═════ Task inputs

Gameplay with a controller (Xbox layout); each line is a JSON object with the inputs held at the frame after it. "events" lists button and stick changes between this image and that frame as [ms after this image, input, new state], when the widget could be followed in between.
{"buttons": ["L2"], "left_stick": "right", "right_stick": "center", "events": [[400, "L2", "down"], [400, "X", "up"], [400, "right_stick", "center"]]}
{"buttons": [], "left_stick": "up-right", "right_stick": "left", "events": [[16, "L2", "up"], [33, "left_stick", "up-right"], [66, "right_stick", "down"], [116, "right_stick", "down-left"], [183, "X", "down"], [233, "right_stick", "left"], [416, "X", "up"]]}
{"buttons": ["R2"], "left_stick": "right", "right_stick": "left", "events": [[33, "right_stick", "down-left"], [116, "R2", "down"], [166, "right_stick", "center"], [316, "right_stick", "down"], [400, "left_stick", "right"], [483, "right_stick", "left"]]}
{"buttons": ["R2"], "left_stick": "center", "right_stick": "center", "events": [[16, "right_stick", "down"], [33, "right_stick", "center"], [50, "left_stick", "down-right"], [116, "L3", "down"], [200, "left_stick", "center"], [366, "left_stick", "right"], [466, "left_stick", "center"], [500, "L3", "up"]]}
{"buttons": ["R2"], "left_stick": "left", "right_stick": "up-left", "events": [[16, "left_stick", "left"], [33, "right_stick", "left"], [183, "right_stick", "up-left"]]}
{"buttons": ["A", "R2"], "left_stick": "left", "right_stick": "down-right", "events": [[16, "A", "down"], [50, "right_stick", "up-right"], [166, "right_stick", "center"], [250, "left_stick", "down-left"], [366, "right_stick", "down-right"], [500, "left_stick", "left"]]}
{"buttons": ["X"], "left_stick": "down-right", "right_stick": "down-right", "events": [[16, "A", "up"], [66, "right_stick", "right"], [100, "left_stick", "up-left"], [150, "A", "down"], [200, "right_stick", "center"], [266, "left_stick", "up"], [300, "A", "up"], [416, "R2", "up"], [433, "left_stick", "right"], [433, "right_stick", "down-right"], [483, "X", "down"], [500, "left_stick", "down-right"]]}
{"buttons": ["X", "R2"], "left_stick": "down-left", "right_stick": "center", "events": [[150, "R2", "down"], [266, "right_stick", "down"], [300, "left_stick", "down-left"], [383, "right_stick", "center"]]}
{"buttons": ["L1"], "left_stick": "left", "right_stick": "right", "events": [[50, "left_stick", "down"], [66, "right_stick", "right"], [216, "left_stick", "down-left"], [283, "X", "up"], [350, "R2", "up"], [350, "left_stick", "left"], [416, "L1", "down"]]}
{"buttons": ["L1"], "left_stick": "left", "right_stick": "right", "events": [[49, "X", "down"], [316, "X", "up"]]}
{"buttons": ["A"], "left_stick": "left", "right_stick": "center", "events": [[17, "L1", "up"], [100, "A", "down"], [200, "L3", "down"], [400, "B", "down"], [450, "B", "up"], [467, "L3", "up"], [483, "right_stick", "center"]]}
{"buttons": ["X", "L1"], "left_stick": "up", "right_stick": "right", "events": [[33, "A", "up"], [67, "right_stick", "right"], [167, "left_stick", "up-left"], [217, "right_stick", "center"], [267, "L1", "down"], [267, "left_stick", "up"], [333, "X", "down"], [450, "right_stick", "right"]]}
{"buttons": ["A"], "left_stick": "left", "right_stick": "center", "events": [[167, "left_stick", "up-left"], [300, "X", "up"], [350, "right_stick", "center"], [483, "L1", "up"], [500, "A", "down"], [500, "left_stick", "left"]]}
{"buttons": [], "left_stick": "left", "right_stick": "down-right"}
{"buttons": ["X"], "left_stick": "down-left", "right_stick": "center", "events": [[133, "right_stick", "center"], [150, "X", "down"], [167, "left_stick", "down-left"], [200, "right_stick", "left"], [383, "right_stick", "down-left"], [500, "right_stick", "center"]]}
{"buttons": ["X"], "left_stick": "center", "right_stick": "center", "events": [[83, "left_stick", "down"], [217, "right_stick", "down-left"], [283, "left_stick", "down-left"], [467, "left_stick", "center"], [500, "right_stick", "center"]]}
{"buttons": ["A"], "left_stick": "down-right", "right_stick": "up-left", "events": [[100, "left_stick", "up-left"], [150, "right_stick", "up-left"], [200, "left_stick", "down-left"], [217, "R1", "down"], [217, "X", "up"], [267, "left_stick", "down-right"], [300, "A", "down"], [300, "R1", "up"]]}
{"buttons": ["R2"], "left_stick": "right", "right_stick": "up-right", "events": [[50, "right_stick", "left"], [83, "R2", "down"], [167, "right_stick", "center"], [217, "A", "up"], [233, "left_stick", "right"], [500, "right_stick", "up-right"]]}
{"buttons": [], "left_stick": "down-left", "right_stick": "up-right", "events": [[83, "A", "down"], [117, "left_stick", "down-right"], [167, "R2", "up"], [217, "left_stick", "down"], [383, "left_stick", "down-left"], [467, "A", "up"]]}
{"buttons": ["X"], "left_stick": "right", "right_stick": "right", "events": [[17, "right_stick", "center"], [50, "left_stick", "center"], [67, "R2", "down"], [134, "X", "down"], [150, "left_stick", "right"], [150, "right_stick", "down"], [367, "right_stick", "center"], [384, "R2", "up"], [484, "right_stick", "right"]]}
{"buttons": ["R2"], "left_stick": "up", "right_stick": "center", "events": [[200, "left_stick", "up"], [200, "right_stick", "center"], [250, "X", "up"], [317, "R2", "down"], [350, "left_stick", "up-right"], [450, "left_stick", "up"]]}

══════════

Assignment —
Line by line, please copy the records above exactly.

Written response —
Gameplay with a controller (Xbox layout); each line is a JSON object with the inputs held at the frame after it. "events" lists button and stick changes between this image and that frame as [ms after this image, input, new state], when the widget could be followed in between.
{"buttons": ["L2"], "left_stick": "right", "right_stick": "center", "events": [[400, "L2", "down"], [400, "X", "up"], [400, "right_stick", "center"]]}
{"buttons": [], "left_stick": "up-right", "right_stick": "left", "events": [[16, "L2", "up"], [33, "left_stick", "up-right"], [66, "right_stick", "down"], [116, "right_stick", "down-left"], [183, "X", "down"], [233, "right_stick", "left"], [416, "X", "up"]]}
{"buttons": ["R2"], "left_stick": "right", "right_stick": "left", "events": [[33, "right_stick", "down-left"], [116, "R2", "down"], [166, "right_stick", "center"], [316, "right_stick", "down"], [400, "left_stick", "right"], [483, "right_stick", "left"]]}
{"buttons": ["R2"], "left_stick": "center", "right_stick": "center", "events": [[16, "right_stick", "down"], [33, "right_stick", "center"], [50, "left_stick", "down-right"], [116, "L3", "down"], [200, "left_stick", "center"], [366, "left_stick", "right"], [466, "left_stick", "center"], [500, "L3", "up"]]}
{"buttons": ["R2"], "left_stick": "left", "right_stick": "up-left", "events": [[16, "left_stick", "left"], [33, "right_stick", "left"], [183, "right_stick", "up-left"]]}
{"buttons": ["A", "R2"], "left_stick": "left", "right_stick": "down-right", "events": [[16, "A", "down"], [50, "right_stick", "up-right"], [166, "right_stick", "center"], [250, "left_stick", "down-left"], [366, "right_stick", "down-right"], [500, "left_stick", "left"]]}
{"buttons": ["X"], "left_stick": "down-right", "right_stick": "down-right", "events": [[16, "A", "up"], [66, "right_stick", "right"], [100, "left_stick", "up-left"], [150, "A", "down"], [200, "right_stick", "center"], [266, "left_stick", "up"], [300, "A", "up"], [416, "R2", "up"], [433, "left_stick", "right"], [433, "right_stick", "down-right"], [483, "X", "down"], [500, "left_stick", "down-right"]]}
{"buttons": ["X", "R2"], "left_stick": "down-left", "right_stick": "center", "events": [[150, "R2", "down"], [266, "right_stick", "down"], [300, "left_stick", "down-left"], [383, "right_stick", "center"]]}
{"buttons": ["L1"], "left_stick": "left", "right_stick": "right", "events": [[50, "left_stick", "down"], [66, "right_stick", "right"], [216, "left_stick", "down-left"], [283, "X", "up"], [350, "R2", "up"], [350, "left_stick", "left"], [416, "L1", "down"]]}
{"buttons": ["L1"], "left_stick": "left", "right_stick": "right", "events": [[49, "X", "down"], [316, "X", "up"]]}
{"buttons": ["A"], "left_stick": "left", "right_stick": "center", "events": [[17, "L1", "up"], [100, "A", "down"], [200, "L3", "down"], [400, "B", "down"], [450, "B", "up"], [467, "L3", "up"], [483, "right_stick", "center"]]}
{"buttons": ["X", "L1"], "left_stick": "up", "right_stick": "right", "events": [[33, "A", "up"], [67, "right_stick", "right"], [167, "left_stick", "up-left"], [217, "right_stick", "center"], [267, "L1", "down"], [267, "left_stick", "up"], [333, "X", "down"], [450, "right_stick", "right"]]}
{"buttons": ["A"], "left_stick": "left", "right_stick": "center", "events": [[167, "left_stick", "up-left"], [300, "X", "up"], [350, "right_stick", "center"], [483, "L1", "up"], [500, "A", "down"], [500, "left_stick", "left"]]}
{"buttons": [], "left_stick": "left", "right_stick": "down-right"}
{"buttons": ["X"], "left_stick": "down-left", "right_stick": "center", "events": [[133, "right_stick", "center"], [150, "X", "down"], [167, "left_stick", "down-left"], [200, "right_stick", "left"], [383, "right_stick", "down-left"], [500, "right_stick", "center"]]}
{"buttons": ["X"], "left_stick": "center", "right_stick": "center", "events": [[83, "left_stick", "down"], [217, "right_stick", "down-left"], [283, "left_stick", "down-left"], [467, "left_stick", "center"], [500, "right_stick", "center"]]}
{"buttons": ["A"], "left_stick": "down-right", "right_stick": "up-left", "events": [[100, "left_stick", "up-left"], [150, "right_stick", "up-left"], [200, "left_stick", "down-left"], [217, "R1", "down"], [217, "X", "up"], [267, "left_stick", "down-right"], [300, "A", "down"], [300, "R1", "up"]]}
{"buttons": ["R2"], "left_stick": "right", "right_stick": "up-right", "events": [[50, "right_stick", "left"], [83, "R2", "down"], [167, "right_stick", "center"], [217, "A", "up"], [233, "left_stick", "right"], [500, "right_stick", "up-right"]]}
{"buttons": [], "left_stick": "down-left", "right_stick": "up-right", "events": [[83, "A", "down"], [117, "left_stick", "down-right"], [167, "R2", "up"], [217, "left_stick", "down"], [383, "left_stick", "down-left"], [467, "A", "up"]]}
{"buttons": ["X"], "left_stick": "right", "right_stick": "right", "events": [[17, "right_stick", "center"], [50, "left_stick", "center"], [67, "R2", "down"], [134, "X", "down"], [150, "left_stick", "right"], [150, "right_stick", "down"], [367, "right_stick", "center"], [384, "R2", "up"], [484, "right_stick", "right"]]}
{"buttons": ["R2"], "left_stick": "up", "right_stick": "center", "events": [[200, "left_stick", "up"], [200, "right_stick", "center"], [250, "X", "up"], [317, "R2", "down"], [350, "left_stick", "up-right"], [450, "left_stick", "up"]]}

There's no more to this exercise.